Bernie Innocenti wrote:I have heard same thing happened with same kind of configuration, using Supermicro H8DME-2 motherboard, Opteron 2378 CPU.The error in the subject appears in the console immediately followed bv..
a hard freeze of the machine. The error occurs reproducibly on two
identical Opteron servers, each one equipped with two identical
controller cards:
03:04.0 SCSI storage controller: Marvell Technology Group Ltd. MV88SX6081 8-port SATA II PCI-X Controller (rev 09)

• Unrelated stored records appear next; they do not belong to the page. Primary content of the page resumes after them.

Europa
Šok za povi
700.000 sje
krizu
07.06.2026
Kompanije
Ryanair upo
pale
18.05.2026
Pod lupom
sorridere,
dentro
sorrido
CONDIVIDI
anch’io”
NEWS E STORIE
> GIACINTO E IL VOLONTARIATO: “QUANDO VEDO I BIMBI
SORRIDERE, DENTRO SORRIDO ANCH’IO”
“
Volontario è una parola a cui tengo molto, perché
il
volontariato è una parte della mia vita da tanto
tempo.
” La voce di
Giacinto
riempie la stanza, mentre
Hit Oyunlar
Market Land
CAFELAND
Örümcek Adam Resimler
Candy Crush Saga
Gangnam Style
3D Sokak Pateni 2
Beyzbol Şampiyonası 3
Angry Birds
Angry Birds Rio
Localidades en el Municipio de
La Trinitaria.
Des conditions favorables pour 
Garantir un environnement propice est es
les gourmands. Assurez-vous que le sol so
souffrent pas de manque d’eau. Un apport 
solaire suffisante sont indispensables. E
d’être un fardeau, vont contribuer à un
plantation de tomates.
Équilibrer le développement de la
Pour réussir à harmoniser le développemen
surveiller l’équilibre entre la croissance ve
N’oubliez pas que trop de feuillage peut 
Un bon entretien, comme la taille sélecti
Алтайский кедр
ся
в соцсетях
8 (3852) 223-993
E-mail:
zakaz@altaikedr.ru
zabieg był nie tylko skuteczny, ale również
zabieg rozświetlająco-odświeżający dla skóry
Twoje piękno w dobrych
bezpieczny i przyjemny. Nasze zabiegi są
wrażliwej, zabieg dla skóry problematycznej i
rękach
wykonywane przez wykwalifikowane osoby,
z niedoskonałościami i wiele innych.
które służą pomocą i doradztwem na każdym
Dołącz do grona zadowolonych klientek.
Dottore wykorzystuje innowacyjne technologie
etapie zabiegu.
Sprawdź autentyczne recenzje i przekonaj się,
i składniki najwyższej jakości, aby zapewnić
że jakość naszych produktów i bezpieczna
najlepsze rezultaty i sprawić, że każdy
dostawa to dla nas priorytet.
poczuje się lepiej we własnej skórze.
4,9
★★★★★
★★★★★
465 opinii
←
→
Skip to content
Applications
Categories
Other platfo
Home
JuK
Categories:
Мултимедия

03:06.0 SCSI storage controller: Marvell Technology Group Ltd. MV88SX6081 8-port SATA II PCI-X Controller (rev 09)
We can trigger the problem within a few seconds by starting a
reconstruction on a drive hooked to port 4 (counting from 0) of the
second controller. Oddly, every other drive works reliably and the
faulty drive works if we connect it to, for example, port 4 of the first
controller.
Tested with Debian kernels 2.6.26-19 and 2.6.30-8. Let me know if
further details are needed.
0000:03:06.0: PCI ERROR; PCI IRQ cause=0x30000040....
0x30000040 here means "MRdPerr":
"bad data parity detected during PCI master read".
Which means there that a data parity error happened
during outgoing data transfer on the PCI-X bus.
This could happen due to noise on the bus,
dying capacitors, or (?) bad RAM (not sure about the last one).